Tech stack tools for marketing, sales, and service
Tech tools are important to collect rich data about customers across every touchpoint of their journey. “The trick here is personalisation, and the moment we comprehend that once a customer is gained, loyalty is achieved for life, the process of making it seamless becomes an easy task,” said Gaurav.
It is essential to understand the motivation of the new-age workforce to join an organisation. Today, knowledge workers believe in using deep skills and knowledge to solve complex problems, as and when they occur. Besides, they also seek less micro-management and more autonomy with a sense of progress and building mastery in the components they touch upon. Lastly, they love being part of a well-knitted community, including a cross-functional team, and also the team they are working with.
From HR tech to work tech
As Gaurav recalled, the HRMS emerged as an effective system of record in the 1970-80s, and is still regarded as an important part of management. “Back in the days, the process was to focus on automating transactions, and the system was primarily designed to use HR payroll or finance leaders. The idea was to build a consistent experience across all the individual contributors working largely on procedural activities,” he said.

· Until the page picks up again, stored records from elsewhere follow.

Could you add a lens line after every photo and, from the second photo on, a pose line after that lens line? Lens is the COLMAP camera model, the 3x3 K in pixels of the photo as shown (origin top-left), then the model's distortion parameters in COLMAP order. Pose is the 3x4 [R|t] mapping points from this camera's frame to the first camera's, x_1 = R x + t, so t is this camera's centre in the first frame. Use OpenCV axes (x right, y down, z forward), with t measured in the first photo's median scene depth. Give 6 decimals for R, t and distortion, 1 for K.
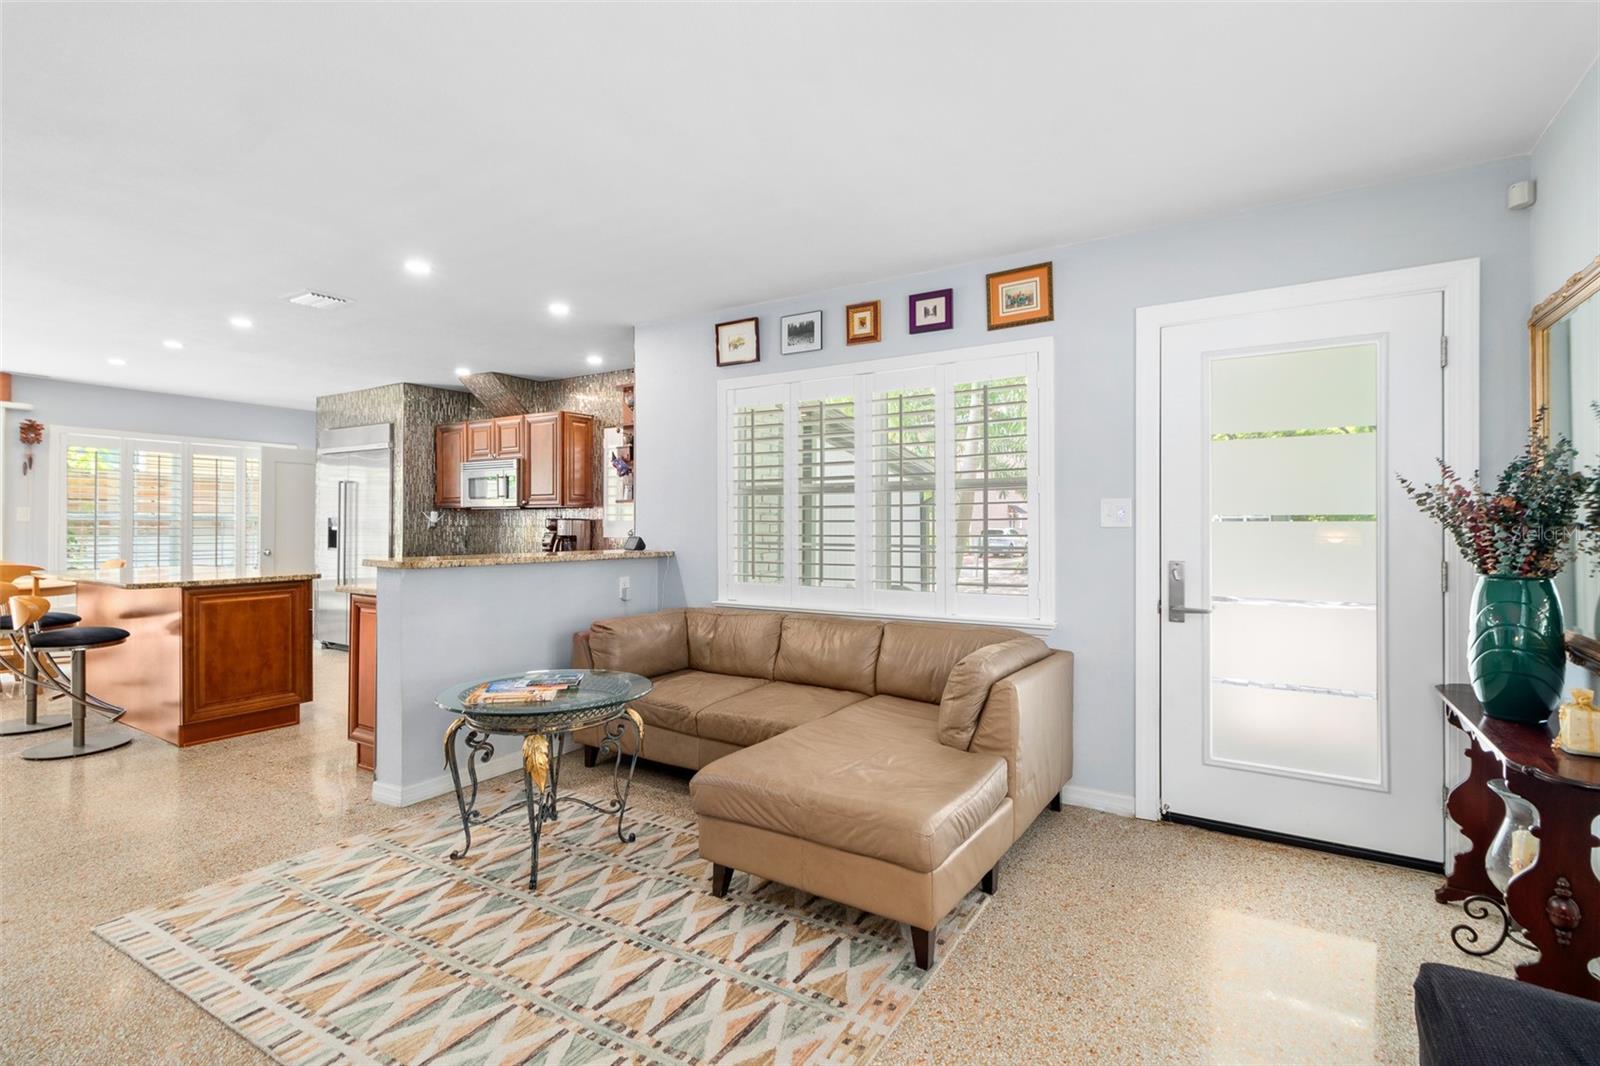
lens RADIAL K [[734.9, 0, 803.4], [0, 734.9, 520.5], [0, 0, 1]] dist [0.004381, 0.000399]
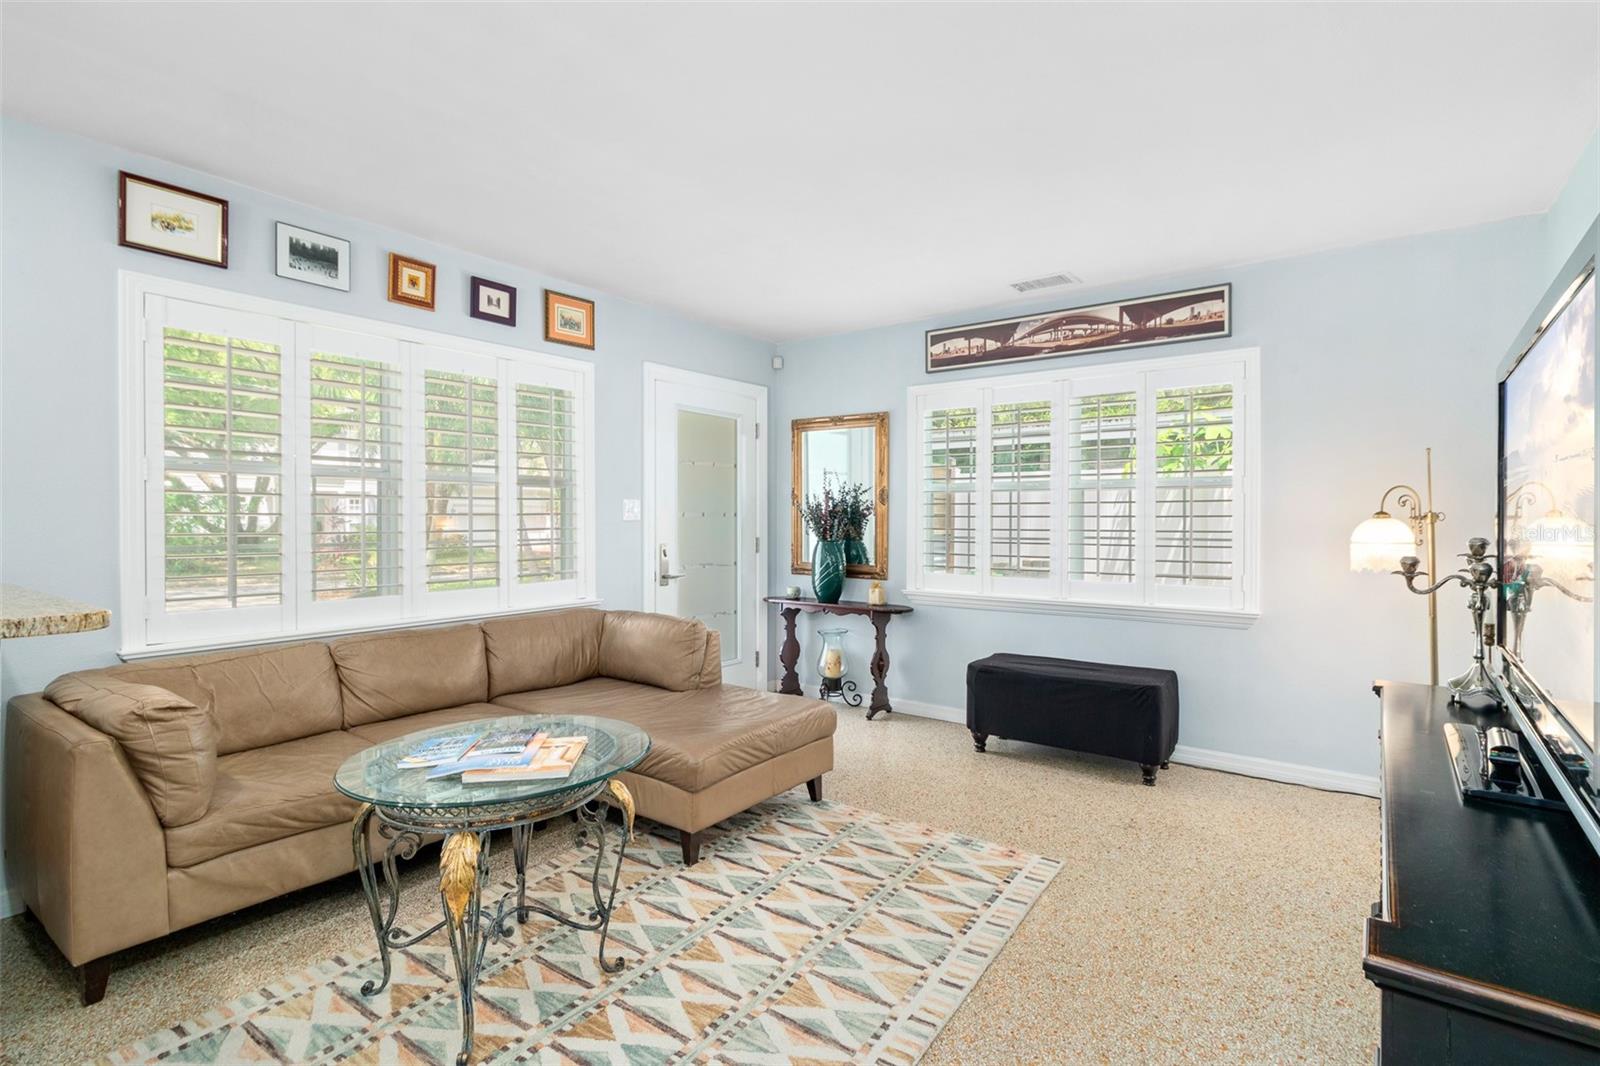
lens RADIAL K [[765.9, 0, 806.3], [0, 765.9, 525.3], [0, 0, 1]] dist [0.000221, 0.000011]
pose [[0.075541, -0.008549, 0.997106, -1.204007], [-0.002790, 0.999958, 0.008784, 0.005914], [-0.997139, -0.003445, 0.075514, 0.745533]]
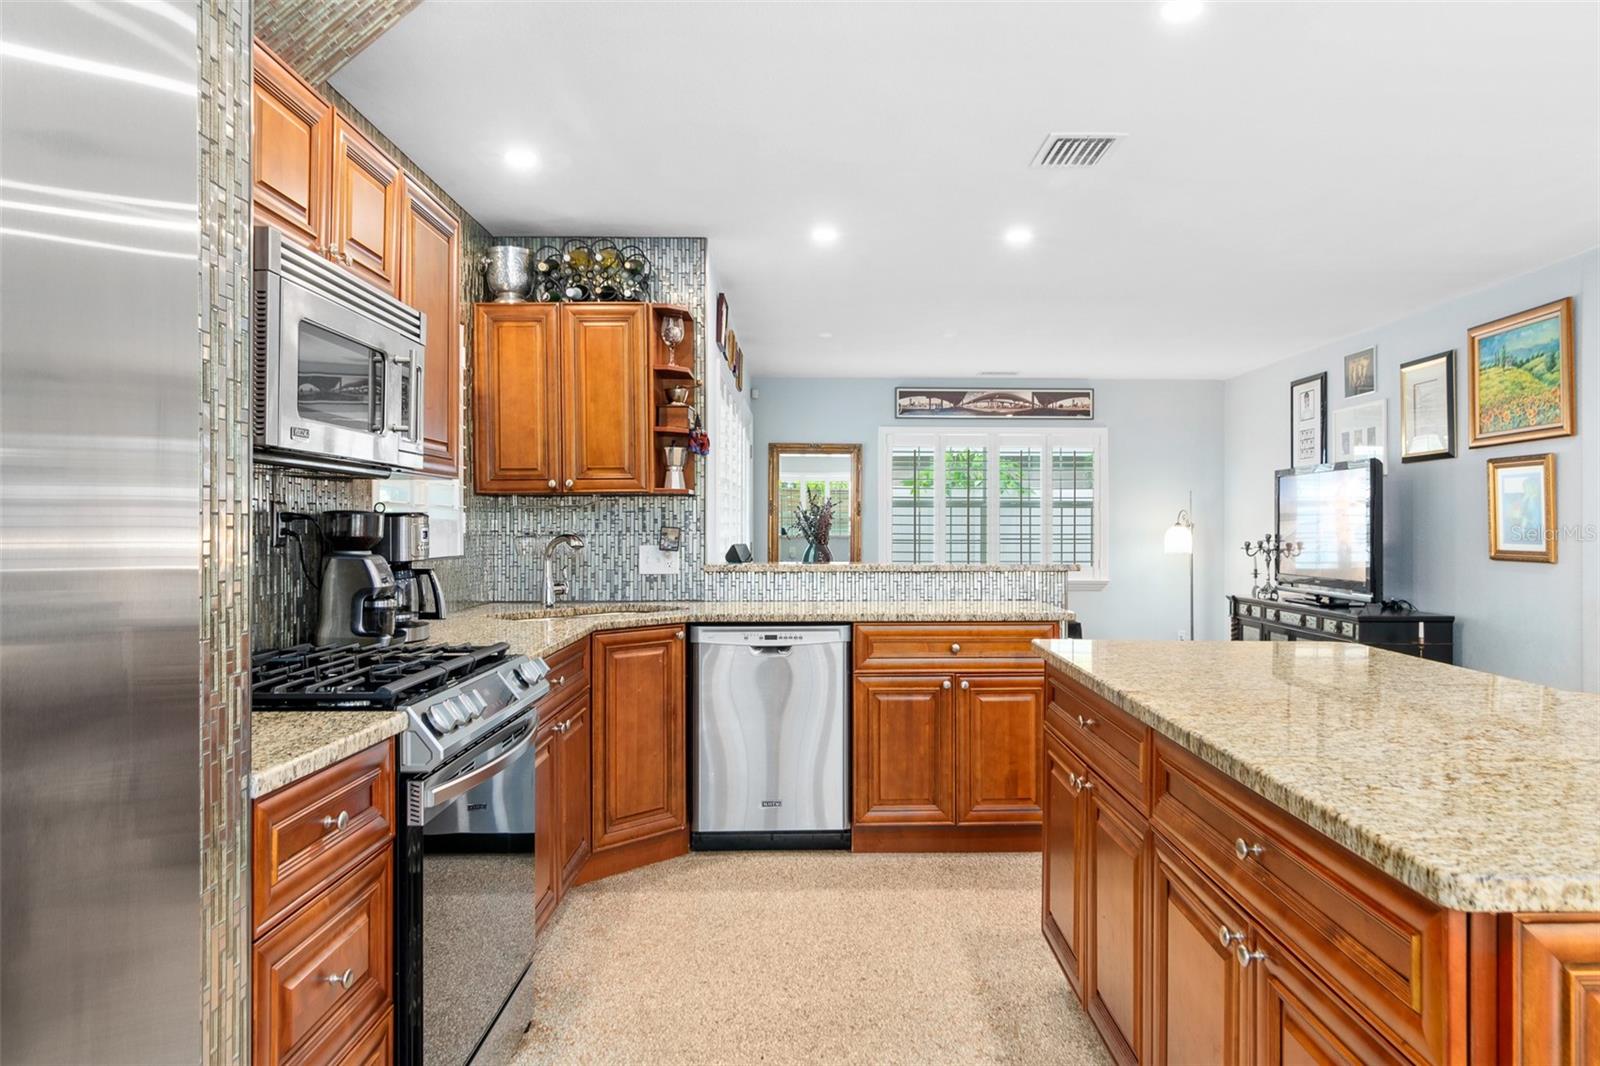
lens RADIAL K [[1053.6, 0, 805.1], [0, 1053.6, 526.2], [0, 0, 1]] dist [-0.003838, -0.000197]
pose [[-0.549293, 0.000575, 0.835630, -2.136452], [-0.001270, 0.999998, -0.001522, 0.011256], [-0.835629, -0.001897, -0.549291, 2.950337]]
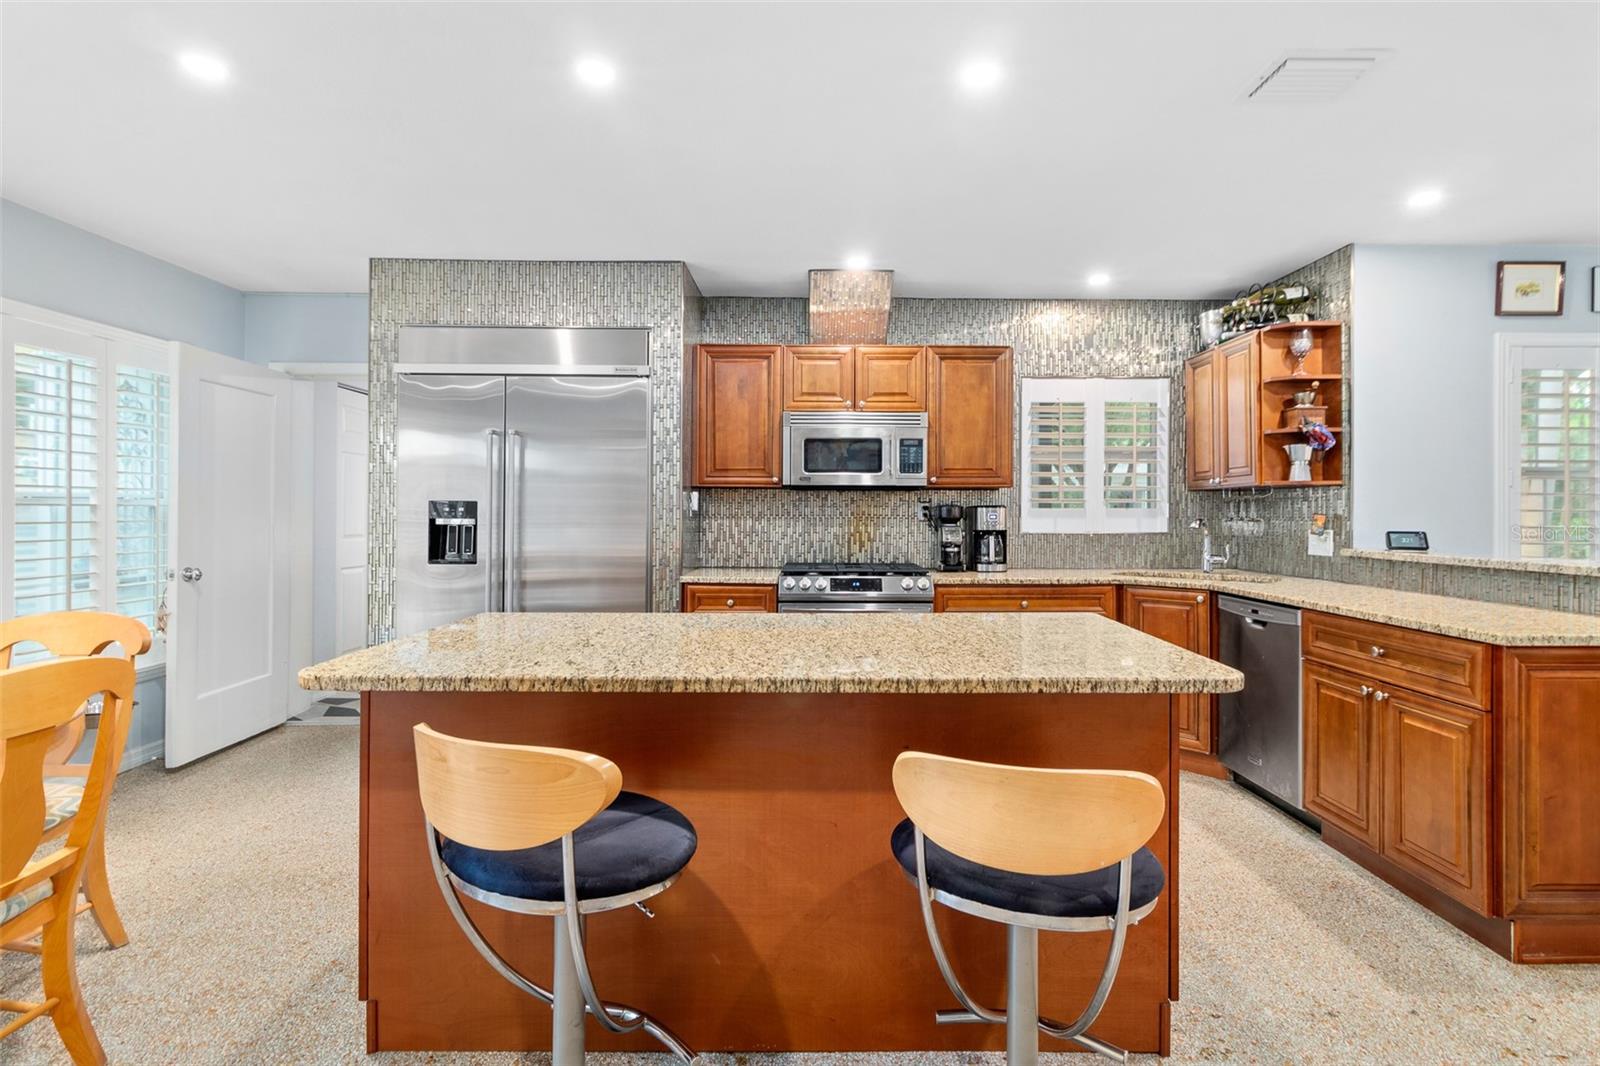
lens RADIAL K [[734.9, 0, 802.8], [0, 734.9, 519.7], [0, 0, 1]] dist [0.004381, 0.000399]
pose [[0.850400, -0.004098, 0.526121, -2.087619], [-0.002350, 0.999930, 0.011586, 0.006747], [-0.526131, -0.011089, 0.850331, 1.273119]]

“2010 saw the shift from web-apps to mobile-first, and now the HR tech was not necessarily being designed for the process-owners or buyers of this tech. Rather, this tech was designed and sold to unleash and empower more personas within the organisations. This was the juncture that saw a late bundling in the late 2000s-early 2010s. Now, with the evolution, the present scenario states personalising the experience for employees and team members across every touchpoint of the hire-to-retire journey,” added Gaurav.
Now, the above process needs to be integrated well into the workflow, especially during this era of working remotely. Therefore, employers are encouraging their team members to share more about them, without breaking the flow of work, harming the user experience, and switching between applications.
All organisations use almost seven to nine HR tech applications across the hire-to-retire journey. However, the above line also doesn’t undermine the use of proper HRMS, serving as the backbone and the single source of truth, from an employee, payroll, and new joinee perspective, etc.
The continuous evolution of work tech
Work tech, according to Gaurav, is placed in three separate buckets – connect, reflect, and grow.
“The first one is building technology for the future, that allows and invites self-expression of every modern-day knowledge worker in the flow of work, through their real-time check-ins. Secondly, there is decentralisation of data that the organisation is collecting about these knowledge workers. Thus, it is more about reflecting self-awareness through real-time analytics for every level, and persona. Finally, leveraging the customer-facing technology, where organisations can start delivering AI-faced personalised nudges to help them develop habits,” he added.